Bestimmt hält die Auflösung des Mysteriums logischen Überlegungen nicht gänzlich stand, doch die das Publikum für sich einnehmende Bilderflut, der zeitweise richtiggehend sinnliche Rausch, den Fulci zelebriert, lenkt geschickt davon ab. Zum Finale hin scheint es jedoch, als wollte Fulci sich besinnen, dem Zuschauer nicht zuviel zumuten oder dessen Geduld nicht überstrapazieren und ein wenig auf Kosten der Eleganz sein Werk zu einem für einen Giallo fast schon ungewöhnlich konventionellen Ende bringen. Dabei galoppiert die Dramaturgie urplötzlich davon und erweckt den Anschein, als lande man in den USA ohne Prozess in der Gaskammer. Das ist ein klein wenig schade, von meiner Warte hätte Fulci gern noch mutiger zu Werke gehen dürfen. Riz Ortolanis („Cannibal Holocaust“) gewöhnungsbedürftiger Score indes lässt keine Melancholie oder Verträumtheit, die „Nackt über Leichen“ hier und da sicherlich nicht schlecht zu Gesicht gestanden hätte, zu und setzt verstärkt auf „Swingin’ Sixties Jazzfunkgroove-Gedröhne“, oder wie auch immer man diese Musik kategorisieren möchte.
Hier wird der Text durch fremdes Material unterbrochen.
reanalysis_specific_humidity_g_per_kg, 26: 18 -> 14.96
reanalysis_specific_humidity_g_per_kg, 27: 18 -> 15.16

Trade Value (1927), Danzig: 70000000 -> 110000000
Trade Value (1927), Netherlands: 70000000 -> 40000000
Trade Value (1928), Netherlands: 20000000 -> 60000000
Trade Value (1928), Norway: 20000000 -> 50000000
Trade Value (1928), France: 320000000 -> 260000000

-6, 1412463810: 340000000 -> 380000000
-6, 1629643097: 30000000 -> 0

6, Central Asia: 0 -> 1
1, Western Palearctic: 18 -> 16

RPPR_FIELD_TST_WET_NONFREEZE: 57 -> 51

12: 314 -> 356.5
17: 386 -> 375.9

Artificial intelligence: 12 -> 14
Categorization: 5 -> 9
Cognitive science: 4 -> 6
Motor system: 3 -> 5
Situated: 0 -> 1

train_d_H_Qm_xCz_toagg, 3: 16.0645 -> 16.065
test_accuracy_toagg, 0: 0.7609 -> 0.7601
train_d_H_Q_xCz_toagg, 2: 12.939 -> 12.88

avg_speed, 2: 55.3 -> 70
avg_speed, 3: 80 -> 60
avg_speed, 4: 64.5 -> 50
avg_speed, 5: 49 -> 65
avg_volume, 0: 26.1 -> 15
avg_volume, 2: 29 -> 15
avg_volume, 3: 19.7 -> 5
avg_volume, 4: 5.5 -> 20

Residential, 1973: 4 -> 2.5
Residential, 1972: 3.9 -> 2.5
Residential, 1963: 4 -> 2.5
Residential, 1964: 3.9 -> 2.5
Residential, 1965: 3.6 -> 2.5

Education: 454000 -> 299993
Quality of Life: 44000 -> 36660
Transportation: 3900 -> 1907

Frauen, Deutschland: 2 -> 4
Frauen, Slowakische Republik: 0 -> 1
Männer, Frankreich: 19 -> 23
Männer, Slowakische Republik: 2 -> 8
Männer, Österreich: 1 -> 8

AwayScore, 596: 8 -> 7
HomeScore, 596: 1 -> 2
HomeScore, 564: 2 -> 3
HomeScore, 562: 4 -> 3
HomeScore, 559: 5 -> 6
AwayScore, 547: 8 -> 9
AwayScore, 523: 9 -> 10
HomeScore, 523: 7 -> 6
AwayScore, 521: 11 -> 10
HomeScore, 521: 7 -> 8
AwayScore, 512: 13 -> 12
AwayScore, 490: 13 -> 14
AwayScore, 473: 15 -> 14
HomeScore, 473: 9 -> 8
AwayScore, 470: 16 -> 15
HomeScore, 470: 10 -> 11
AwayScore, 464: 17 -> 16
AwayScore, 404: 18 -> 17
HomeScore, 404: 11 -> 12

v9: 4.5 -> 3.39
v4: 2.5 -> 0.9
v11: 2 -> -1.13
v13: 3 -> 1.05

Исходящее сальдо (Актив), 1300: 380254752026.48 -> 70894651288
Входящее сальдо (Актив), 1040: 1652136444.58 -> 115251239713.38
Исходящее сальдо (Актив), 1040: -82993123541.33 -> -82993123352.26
Es existieren unterschiedliche Schnittfassungen des Films: Während die eine mehr auf Erotik setzt, bietet die andere mehr Hintergrundinformationen die eigentliche Handlung betreffend und Einblicke in die Polizeiarbeit. Die Alternativszenen der züchtigeren Version wurden zum Teil so wunderschön und schwelgerisch gefilmt, dass ich mir fast eine integrale Schnittfassung wüschen würde, wider alle Vernunft. Unterm Strich ein absolut empfehlenswerter End-’60er-Giallo von Altmeister Fulci, dem ich sehr gerne vor dem Hintergrund der übermächtigen „Konkurrenz“, die das Genre in den 1970ern hervorbrachte, 7,5 von 10 Punkten gebe, die Italo-Verrückte bedenkenlos aufrunden dürfen.